**Goal of the exercise:** Could you please output all of the data exactly, without the images?

**Collected data:**
************

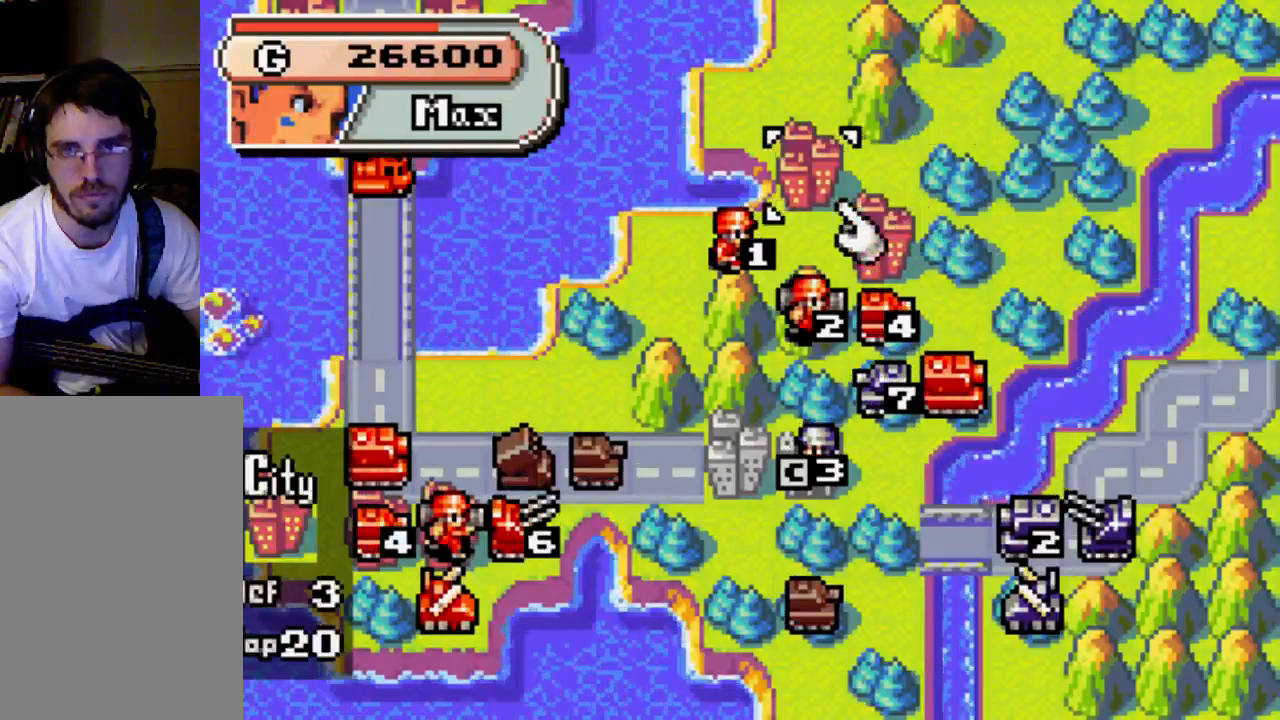
{"buttons": [], "left_stick": "center", "right_stick": "center", "events": [[67, "DPAD_LEFT", "down"], [200, "DPAD_LEFT", "up"], [333, "DPAD_DOWN", "down"], [400, "DPAD_DOWN", "up"]]}
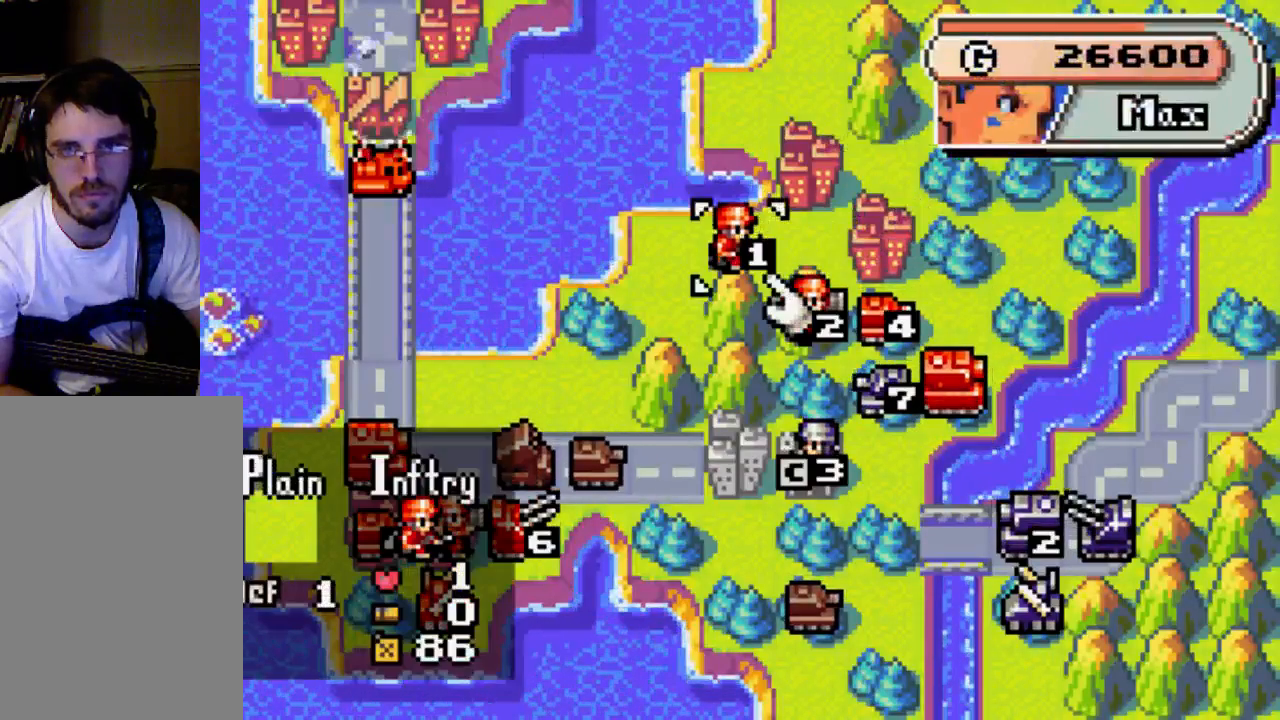
{"buttons": [], "left_stick": "center", "right_stick": "center", "events": [[267, "B", "down"], [333, "B", "up"], [400, "DPAD_RIGHT", "down"], [467, "DPAD_RIGHT", "up"]]}
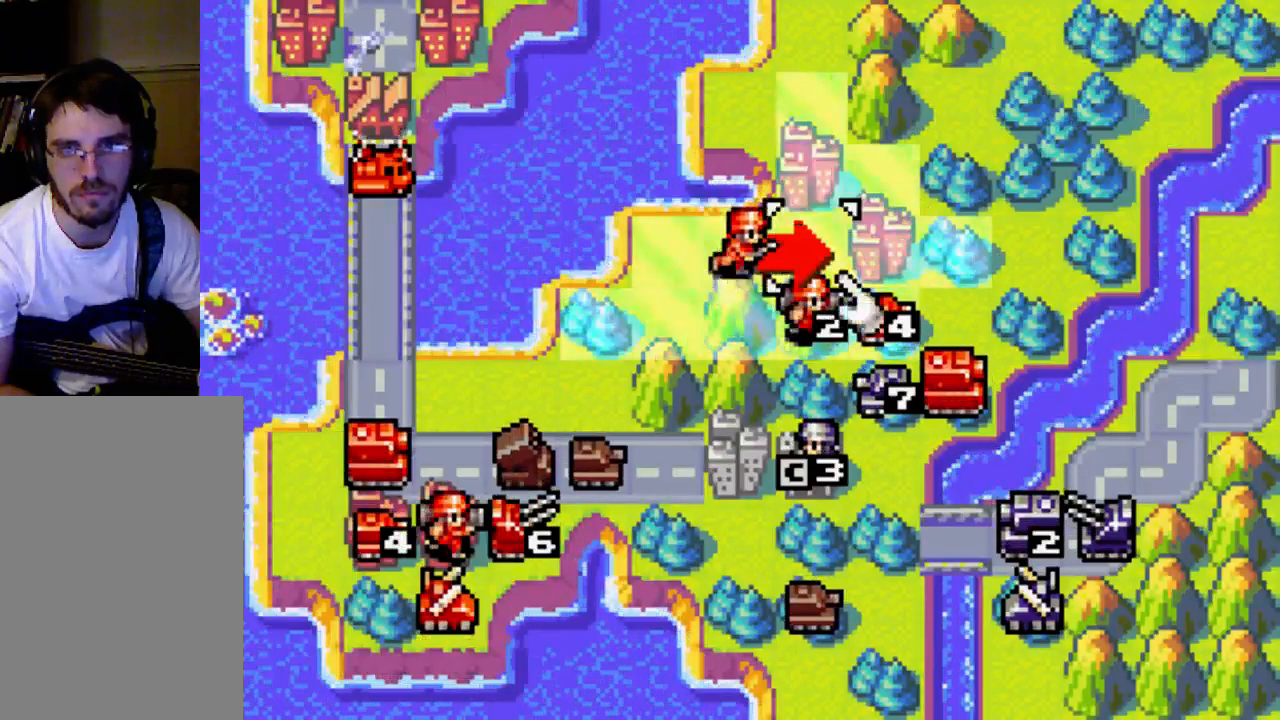
{"buttons": [], "left_stick": "center", "right_stick": "center", "events": [[67, "DPAD_UP", "down"], [200, "B", "down"], [200, "DPAD_UP", "up"], [267, "B", "up"]]}
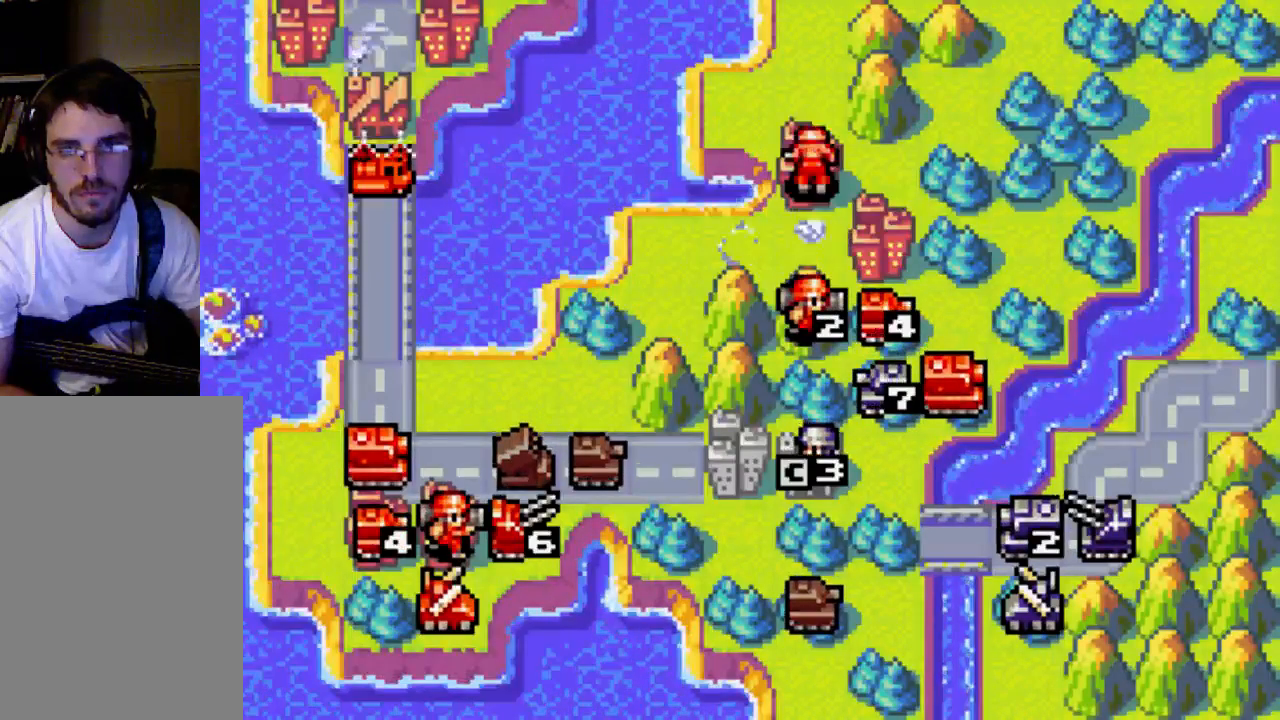
{"buttons": ["DPAD_DOWN"], "left_stick": "center", "right_stick": "center", "events": [[267, "B", "down"], [433, "B", "up"], [500, "DPAD_DOWN", "down"]]}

************

**Your solution:**
{"buttons": [], "left_stick": "center", "right_stick": "center", "events": [[67, "DPAD_LEFT", "down"], [200, "DPAD_LEFT", "up"], [333, "DPAD_DOWN", "down"], [400, "DPAD_DOWN", "up"]]}
{"buttons": [], "left_stick": "center", "right_stick": "center", "events": [[267, "B", "down"], [333, "B", "up"], [400, "DPAD_RIGHT", "down"], [467, "DPAD_RIGHT", "up"]]}
{"buttons": [], "left_stick": "center", "right_stick": "center", "events": [[67, "DPAD_UP", "down"], [200, "B", "down"], [200, "DPAD_UP", "up"], [267, "B", "up"]]}
{"buttons": ["DPAD_DOWN"], "left_stick": "center", "right_stick": "center", "events": [[267, "B", "down"], [433, "B", "up"], [500, "DPAD_DOWN", "down"]]}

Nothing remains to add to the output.